I hope you’re week went well and that you have a relaxing weekend ahead of you!
This week, I had the opportunity to test out a New York Times’ recipe for beef short ribs. I had purchased some at the market earlier in the day determined to find a recipe online for it that included the usage of my Instant Pot.
I found this recipe through NYT’s Cooking app: Pressure Cooker Beef Short Ribs with Red Wine and Chile.
I did not have coriander powder on hand and was unable to find any at the market, but I did have coriander seeds as part of my spice rack that I purchased from Costco. I opted to crush it since that’s what I had available.
I’d imagine coriander powder will add a different flavor than my crushed version, but hey, you cook with what you have on hand sometimes.
I have never cooked with coriander before, let alone crush it. Let me tell you…the smell was amazing!
Once I crushed the coriander, I took it out of the mortar and pestle and into a small dish to mix with fresh ground pepper and salt. From there, I seasoned the short ribs and placed it back into the fridge for several hours until I was ready to cook it that afternoon
When I was ready to cook it that afternoon, I turned my Instant Pot on “sauté” mode to sear each side of the short ribs. I had to do this in batches.
While the meat was searing, I went ahead and washed and chopped up leeks and fennel. I have never worked with fennel before either so this was something new too! I didn’t realize that you typically only use the bulb for cooking until after I had started cutting up the stalk. But I’m really glad I did because…
Once the short ribs were seared, I removed them from the pot and sautéed the leeks and fennel and garlic. Eventually, I’d add chipotle Chile powder, tomato paste and red wine. I actually used a Cabernet aged in bourbon barrels that I had on hand. I was very worried that this would end up tasting really bitter, but it didn’t…because of the pitted prunes required in the recipe.

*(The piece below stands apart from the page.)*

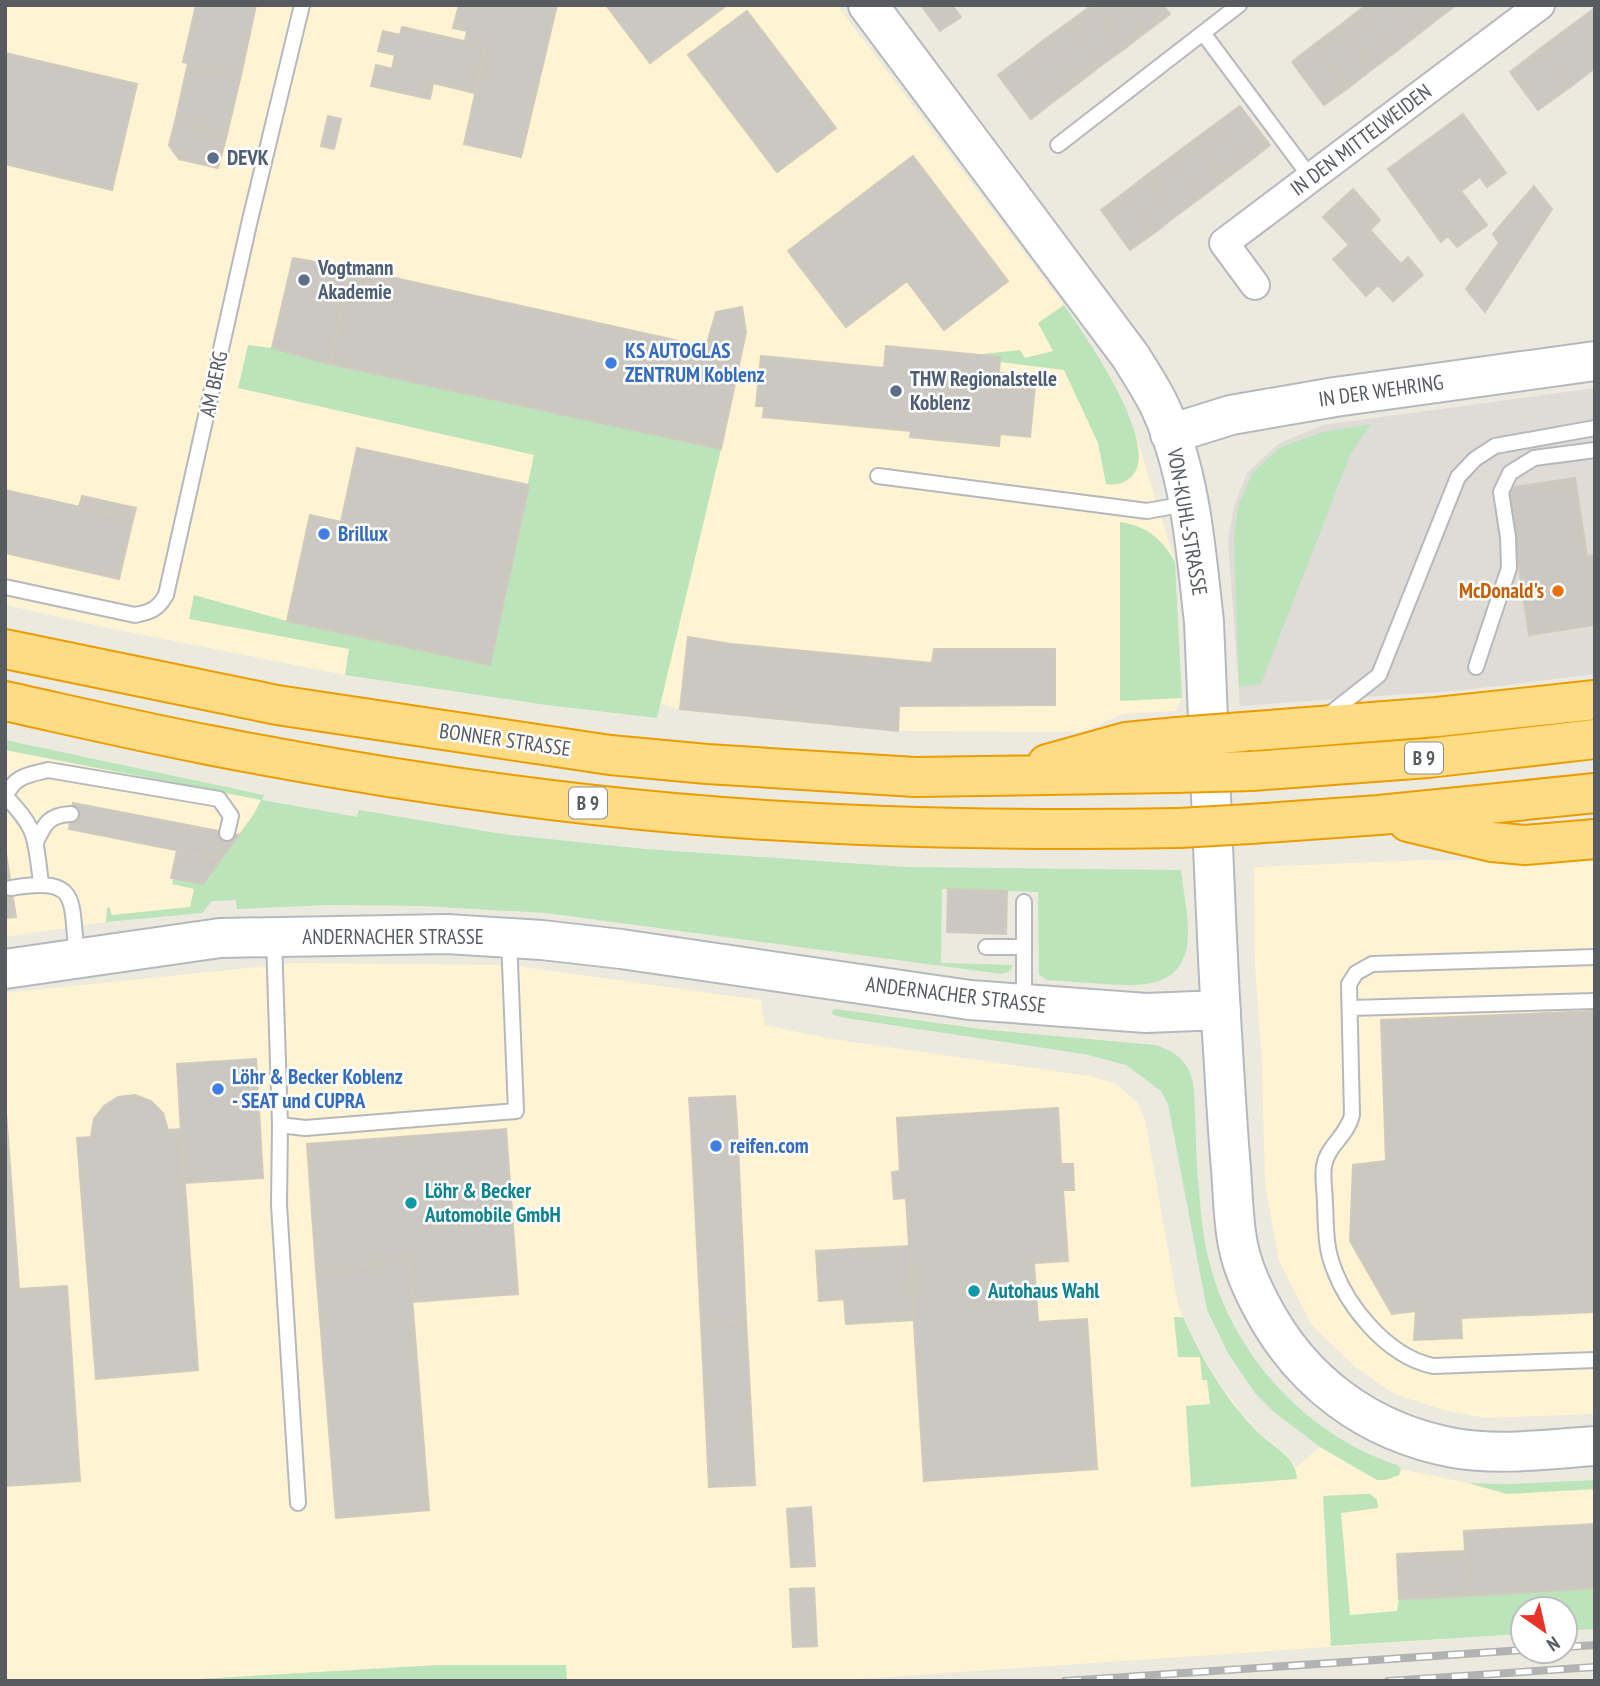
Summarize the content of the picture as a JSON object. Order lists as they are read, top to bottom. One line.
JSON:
{"streets":{"highway":["BONNER STRASSE","B 9"],"street":["IN DEN MITTELWEIDEN","IN DER WEHRING","VON-KUHL-STRASSE","ANDERNACHER STRASSE"],"lane":["AM BERG"]},"crossings":[["IN DER WEHRING","VON-KUHL-STRASSE"],["VON-KUHL-STRASSE","ANDERNACHER STRASSE"],["BONNER STRASSE","B 9"]],"places":["DEVK","Vogtmann Akademie","KS AUTOGLAS ZENTRUM Koblenz","THW Regionalstelle Koblenz","Brillux","McDonald's","Löhr & Becker Koblenz - SEAT und CUPRA","reifen.com","Löhr & Becker Automobile GmbH","Autohaus Wahl"],"north":"bottom right"}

I didn’t have any pitted prunes on hand, but I had pitted dates. But I did some research and they’re not entirely the same. So I ran out to grab some pitted prunes and I’m glad I did because it added such a nice hint of sweetness to the sauce and to the meat!
Add the meat back into pot and add 1/2 cup of beef broth and cook on high for 35 minutes. I realized there wasn’t much sauce by just using the red wine and really didn’t want to have my Instant Pot tell me “burn” after waiting 20 minutes for it to pressurize. I was taking precautionary measures to avoid that! Once it’s finished cooking, let the pressure release naturally before manually releasing it.
Once I removed the meat and strained the vegetables. I left the remaining broth in the pot and added 2 cups of washed jasmine rice. I ended up adding a little more broth to the pot. Basically you want 1 cup of liquid to 1 cup of rice.
My Instant Pot has a “rice” option so I just pressed that. If your pressure cooker does not then you can just cook on high for about 10-12 minutes. Let me tell you…this rice was heavenly!
I also roasted some carrots on the side while this was all cooking. Scoop a little bit of everything and enjoy!
I hope you get a chance to try out this recipe. If I were to do it again, I’d use less chipotle Chile powder. This was really spicy! But it was also very delicious! The flavors are phenomenal and the short ribs were so tender they fell off the bones!